Your instructions – Arrange every line of the data below as a numbered list, leaving out any blank lines.

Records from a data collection
§ §
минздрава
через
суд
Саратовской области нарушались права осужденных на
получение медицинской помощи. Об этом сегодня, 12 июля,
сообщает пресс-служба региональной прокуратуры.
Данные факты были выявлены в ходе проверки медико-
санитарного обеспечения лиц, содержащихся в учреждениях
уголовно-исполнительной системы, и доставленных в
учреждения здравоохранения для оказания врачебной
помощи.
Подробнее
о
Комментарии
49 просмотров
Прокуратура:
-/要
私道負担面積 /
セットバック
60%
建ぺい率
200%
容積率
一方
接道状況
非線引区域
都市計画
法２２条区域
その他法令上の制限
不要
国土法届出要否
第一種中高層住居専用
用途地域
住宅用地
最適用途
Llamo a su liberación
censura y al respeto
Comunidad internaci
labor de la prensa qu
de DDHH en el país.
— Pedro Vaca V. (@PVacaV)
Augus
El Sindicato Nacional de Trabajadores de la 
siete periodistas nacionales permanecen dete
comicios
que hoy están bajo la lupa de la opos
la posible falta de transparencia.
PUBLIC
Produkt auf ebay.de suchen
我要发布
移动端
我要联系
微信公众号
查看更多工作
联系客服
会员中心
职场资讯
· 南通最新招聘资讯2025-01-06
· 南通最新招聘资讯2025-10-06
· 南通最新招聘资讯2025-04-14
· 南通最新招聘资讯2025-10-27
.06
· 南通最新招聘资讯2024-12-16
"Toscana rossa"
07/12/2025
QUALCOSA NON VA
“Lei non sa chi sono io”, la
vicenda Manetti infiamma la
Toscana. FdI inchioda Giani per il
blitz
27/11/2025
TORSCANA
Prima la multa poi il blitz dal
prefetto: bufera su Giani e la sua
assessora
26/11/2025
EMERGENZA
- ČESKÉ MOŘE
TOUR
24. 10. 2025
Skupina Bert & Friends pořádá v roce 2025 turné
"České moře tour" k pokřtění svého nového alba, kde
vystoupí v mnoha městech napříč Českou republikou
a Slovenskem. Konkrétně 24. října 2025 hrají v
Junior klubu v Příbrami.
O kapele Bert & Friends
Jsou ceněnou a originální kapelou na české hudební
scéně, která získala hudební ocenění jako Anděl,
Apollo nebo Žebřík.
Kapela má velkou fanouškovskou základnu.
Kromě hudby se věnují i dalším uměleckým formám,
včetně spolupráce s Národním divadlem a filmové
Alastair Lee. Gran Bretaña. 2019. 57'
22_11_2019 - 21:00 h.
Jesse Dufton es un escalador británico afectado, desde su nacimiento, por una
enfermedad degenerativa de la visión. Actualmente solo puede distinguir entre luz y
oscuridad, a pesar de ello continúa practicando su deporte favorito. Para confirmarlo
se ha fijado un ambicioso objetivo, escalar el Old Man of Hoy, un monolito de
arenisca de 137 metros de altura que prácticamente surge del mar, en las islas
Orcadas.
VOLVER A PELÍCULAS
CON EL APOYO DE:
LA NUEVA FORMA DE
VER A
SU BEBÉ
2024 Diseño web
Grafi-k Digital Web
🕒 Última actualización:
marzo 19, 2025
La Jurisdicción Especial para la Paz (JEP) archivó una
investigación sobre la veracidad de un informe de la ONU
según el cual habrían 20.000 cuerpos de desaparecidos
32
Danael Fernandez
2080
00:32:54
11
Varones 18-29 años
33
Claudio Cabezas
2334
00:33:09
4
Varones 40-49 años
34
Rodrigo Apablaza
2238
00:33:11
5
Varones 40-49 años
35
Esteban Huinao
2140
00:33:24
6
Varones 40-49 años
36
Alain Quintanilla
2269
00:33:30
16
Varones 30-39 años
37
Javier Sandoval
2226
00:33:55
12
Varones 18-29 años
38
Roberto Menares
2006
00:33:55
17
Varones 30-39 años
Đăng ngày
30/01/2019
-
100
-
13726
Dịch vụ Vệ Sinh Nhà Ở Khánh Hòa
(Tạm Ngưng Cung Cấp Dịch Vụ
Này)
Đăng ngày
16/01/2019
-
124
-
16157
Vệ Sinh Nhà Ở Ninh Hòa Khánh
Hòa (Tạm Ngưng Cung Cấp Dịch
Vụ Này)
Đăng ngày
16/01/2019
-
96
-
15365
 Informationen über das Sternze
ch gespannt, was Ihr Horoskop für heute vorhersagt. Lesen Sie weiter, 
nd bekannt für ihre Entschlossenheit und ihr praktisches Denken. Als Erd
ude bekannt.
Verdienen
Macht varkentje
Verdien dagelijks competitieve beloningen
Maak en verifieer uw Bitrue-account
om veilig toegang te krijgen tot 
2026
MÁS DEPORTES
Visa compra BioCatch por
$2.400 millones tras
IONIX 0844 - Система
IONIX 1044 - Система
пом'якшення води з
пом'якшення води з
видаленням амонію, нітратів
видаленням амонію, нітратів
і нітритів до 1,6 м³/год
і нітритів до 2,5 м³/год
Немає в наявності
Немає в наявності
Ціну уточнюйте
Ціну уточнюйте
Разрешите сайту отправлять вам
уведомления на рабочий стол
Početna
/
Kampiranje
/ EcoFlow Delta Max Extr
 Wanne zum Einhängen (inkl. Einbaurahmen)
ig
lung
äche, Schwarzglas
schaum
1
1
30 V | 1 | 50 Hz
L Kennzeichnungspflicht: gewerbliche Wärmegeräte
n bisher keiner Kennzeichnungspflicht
§ §
Answer box –
1. минздрава
2. через
3. суд
4. Саратовской области нарушались права осужденных на
5. получение медицинской помощи. Об этом сегодня, 12 июля,
6. сообщает пресс-служба региональной прокуратуры.
7. Данные факты были выявлены в ходе проверки медико-
8. санитарного обеспечения лиц, содержащихся в учреждениях
9. уголовно-исполнительной системы, и доставленных в
10. учреждения здравоохранения для оказания врачебной
11. помощи.
12. Подробнее
13. о
14. Комментарии
15. 49 просмотров
16. Прокуратура:
17. -/要
18. 私道負担面積 /
19. セットバック
20. 60%
21. 建ぺい率
22. 200%
23. 容積率
24. 一方
25. 接道状況
26. 非線引区域
27. 都市計画
28. 法２２条区域
29. その他法令上の制限
30. 不要
31. 国土法届出要否
32. 第一種中高層住居専用
33. 用途地域
34. 住宅用地
35. 最適用途
36. Llamo a su liberación
37. censura y al respeto
38. Comunidad internaci
39. labor de la prensa qu
40. de DDHH en el país.
41. — Pedro Vaca V. (@PVacaV)
42. Augus
43. El Sindicato Nacional de Trabajadores de la 
44. siete periodistas nacionales permanecen dete
45. comicios
46. que hoy están bajo la lupa de la opos
47. la posible falta de transparencia.
48. PUBLIC
49. Produkt auf ebay.de suchen
50. 我要发布
51. 移动端
52. 我要联系
53. 微信公众号
54. 查看更多工作
55. 联系客服
56. 会员中心
57. 职场资讯
58. · 南通最新招聘资讯2025-01-06
59. · 南通最新招聘资讯2025-10-06
60. · 南通最新招聘资讯2025-04-14
61. · 南通最新招聘资讯2025-10-27
62. .06
63. · 南通最新招聘资讯2024-12-16
64. "Toscana rossa"
65. 07/12/2025
66. QUALCOSA NON VA
67. “Lei non sa chi sono io”, la
68. vicenda Manetti infiamma la
69. Toscana. FdI inchioda Giani per il
70. blitz
71. 27/11/2025
72. TORSCANA
73. Prima la multa poi il blitz dal
74. prefetto: bufera su Giani e la sua
75. assessora
76. 26/11/2025
77. EMERGENZA
78. - ČESKÉ MOŘE
79. TOUR
80. 24. 10. 2025
81. Skupina Bert & Friends pořádá v roce 2025 turné
82. "České moře tour" k pokřtění svého nového alba, kde
83. vystoupí v mnoha městech napříč Českou republikou
84. a Slovenskem. Konkrétně 24. října 2025 hrají v
85. Junior klubu v Příbrami.
86. O kapele Bert & Friends
87. Jsou ceněnou a originální kapelou na české hudební
88. scéně, která získala hudební ocenění jako Anděl,
89. Apollo nebo Žebřík.
90. Kapela má velkou fanouškovskou základnu.
91. Kromě hudby se věnují i dalším uměleckým formám,
92. včetně spolupráce s Národním divadlem a filmové
93. Alastair Lee. Gran Bretaña. 2019. 57'
94. 22_11_2019 - 21:00 h.
95. Jesse Dufton es un escalador británico afectado, desde su nacimiento, por una
96. enfermedad degenerativa de la visión. Actualmente solo puede distinguir entre luz y
97. oscuridad, a pesar de ello continúa practicando su deporte favorito. Para confirmarlo
98. se ha fijado un ambicioso objetivo, escalar el Old Man of Hoy, un monolito de
99. arenisca de 137 metros de altura que prácticamente surge del mar, en las islas
100. Orcadas.
101. VOLVER A PELÍCULAS
102. CON EL APOYO DE:
103. LA NUEVA FORMA DE
104. VER A
105. SU BEBÉ
106. 2024 Diseño web
107. Grafi-k Digital Web
108. 🕒 Última actualización:
109. marzo 19, 2025
110. La Jurisdicción Especial para la Paz (JEP) archivó una
111. investigación sobre la veracidad de un informe de la ONU
112. según el cual habrían 20.000 cuerpos de desaparecidos
113. 32
114. Danael Fernandez
115. 2080
116. 00:32:54
117. 11
118. Varones 18-29 años
119. 33
120. Claudio Cabezas
121. 2334
122. 00:33:09
123. 4
124. Varones 40-49 años
125. 34
126. Rodrigo Apablaza
127. 2238
128. 00:33:11
129. 5
130. Varones 40-49 años
131. 35
132. Esteban Huinao
133. 2140
134. 00:33:24
135. 6
136. Varones 40-49 años
137. 36
138. Alain Quintanilla
139. 2269
140. 00:33:30
141. 16
142. Varones 30-39 años
143. 37
144. Javier Sandoval
145. 2226
146. 00:33:55
147. 12
148. Varones 18-29 años
149. 38
150. Roberto Menares
151. 2006
152. 00:33:55
153. 17
154. Varones 30-39 años
155. Đăng ngày
156. 30/01/2019
157. -
158. 100
159. -
160. 13726
161. Dịch vụ Vệ Sinh Nhà Ở Khánh Hòa
162. (Tạm Ngưng Cung Cấp Dịch Vụ
163. Này)
164. Đăng ngày
165. 16/01/2019
166. -
167. 124
168. -
169. 16157
170. Vệ Sinh Nhà Ở Ninh Hòa Khánh
171. Hòa (Tạm Ngưng Cung Cấp Dịch
172. Vụ Này)
173. Đăng ngày
174. 16/01/2019
175. -
176. 96
177. -
178. 15365
179.  Informationen über das Sternze
180. ch gespannt, was Ihr Horoskop für heute vorhersagt. Lesen Sie weiter, 
181. nd bekannt für ihre Entschlossenheit und ihr praktisches Denken. Als Erd
182. ude bekannt.
183. Verdienen
184. Macht varkentje
185. Verdien dagelijks competitieve beloningen
186. Maak en verifieer uw Bitrue-account
187. om veilig toegang te krijgen tot 
188. 2026
189. MÁS DEPORTES
190. Visa compra BioCatch por
191. $2.400 millones tras
192. IONIX 0844 - Система
193. IONIX 1044 - Система
194. пом'якшення води з
195. пом'якшення води з
196. видаленням амонію, нітратів
197. видаленням амонію, нітратів
198. і нітритів до 1,6 м³/год
199. і нітритів до 2,5 м³/год
200. Немає в наявності
201. Немає в наявності
202. Ціну уточнюйте
203. Ціну уточнюйте
204. Разрешите сайту отправлять вам
205. уведомления на рабочий стол
206. Početna
207. /
208. Kampiranje
209. / EcoFlow Delta Max Extr
210.  Wanne zum Einhängen (inkl. Einbaurahmen)
211. ig
212. lung
213. äche, Schwarzglas
214. schaum
215. 1
216. 1
217. 30 V | 1 | 50 Hz
218. L Kennzeichnungspflicht: gewerbliche Wärmegeräte
219. n bisher keiner Kennzeichnungspflicht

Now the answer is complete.